Authored by SimonSapin on Apr 12 2021, 8:23 AM.

Details

Reviewers
None
Group Reviewers
hg-reviewers
Summary

The callback is called each entry, with optional copy source,
instead of having parse_dirstate() return separate Vecs for copy mappings
and the rest of the data.

This avoids an intermediate heap allocation, but more importantly will allow
the dirstate tree experiment to store copy data next to the rest of data
instead of a separate mapping.

Diff Detail

Repository
rHG Mercurial
Branch
default
Lint
No Linters Available
Unit
No Unit Test Coverage

Event Timeline

SimonSapin created this revision.Apr 12 2021, 8:23 AM
SimonSapin abandoned this revision.Apr 19 2021, 10:54 AM

In https://phab.mercurial-scm.org/D10362#159004 I was worried about potential perf impact, measured, and found none.

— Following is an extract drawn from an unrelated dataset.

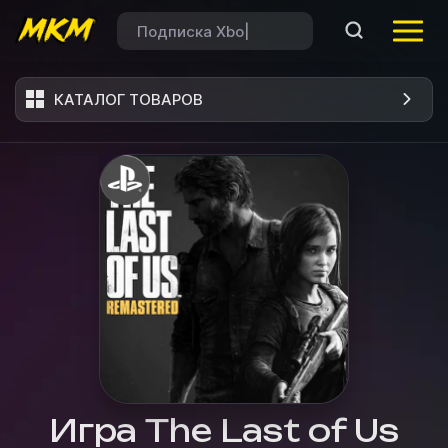
КАТАЛОГ ТОВАРОВ
Игра The Last of Us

However when measuring the entire stack instead of just the first patch I found some regressions (7~12% more wall clock time for hg status or hg status -mard) and bisected them to this patch. This patch changes parse_dirstate from returning a pair of Vec that are then turned into HashMaps with Iterator::collect, to taking a callback that is called for each entry to directly insert into HashMaps. I expected that skipping the intermediate Vecs would be a slight improvement (or negligible), but this turns out slower because this starts with small maps and reallocate several times as they grow. Reallocating a HashMap is more expensive than reallocating a Vec because it involves re-hashing. Profiling one case shows ~10% time spend in RawTable::reserve_rehash in the hashbrown crate. Iterator::collect however can rely on Iterator::size_hint (which is accurate when starting from a Vec) and make a correctly-sized HashMap from the start, without re-hashing.

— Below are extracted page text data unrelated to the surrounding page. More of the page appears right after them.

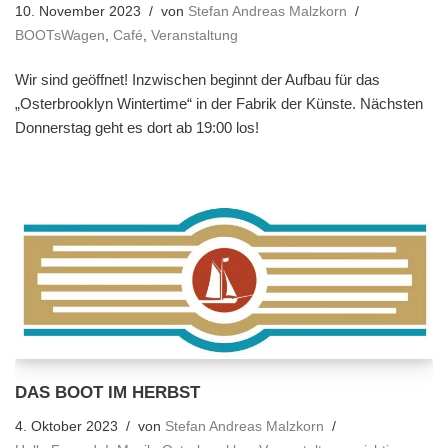
10. November 2023
von
Stefan Andreas Malzkorn
BOOTsWagen
,
Café
,
Veranstaltung
Wir sind geöffnet! Inzwischen beginnt der Aufbau für das
„Osterbrooklyn Wintertime“ in der Fabrik der Künste. Nächsten
Donnerstag geht es dort ab 19:00 los!
DAS BOOT IM HERBST
4. Oktober 2023
von
Stefan Andreas Malzkorn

Therefore I’m rescinding most of this patch, in order to keep the intermediate Vec for the current DirstateMap and avoid the perf regression. The experimental tree-based DirstateMap still uses a callback, but that is small patch so I’ve folded it into D10367.

It might be possible to skip the intermediate Vec without adding re-hashing if we can pre-allocate a correctly-sized HashMap. Finding the accurate size would require parsing, but maybe an estimate would be good enough. The equivalent Python code does this: https://www.mercurial-scm.org/repo/hg-committed/file/5.7.1/mercurial/dirstate.py#l1660. However this unrelated to the initial goal of this patch and can be pursued separately.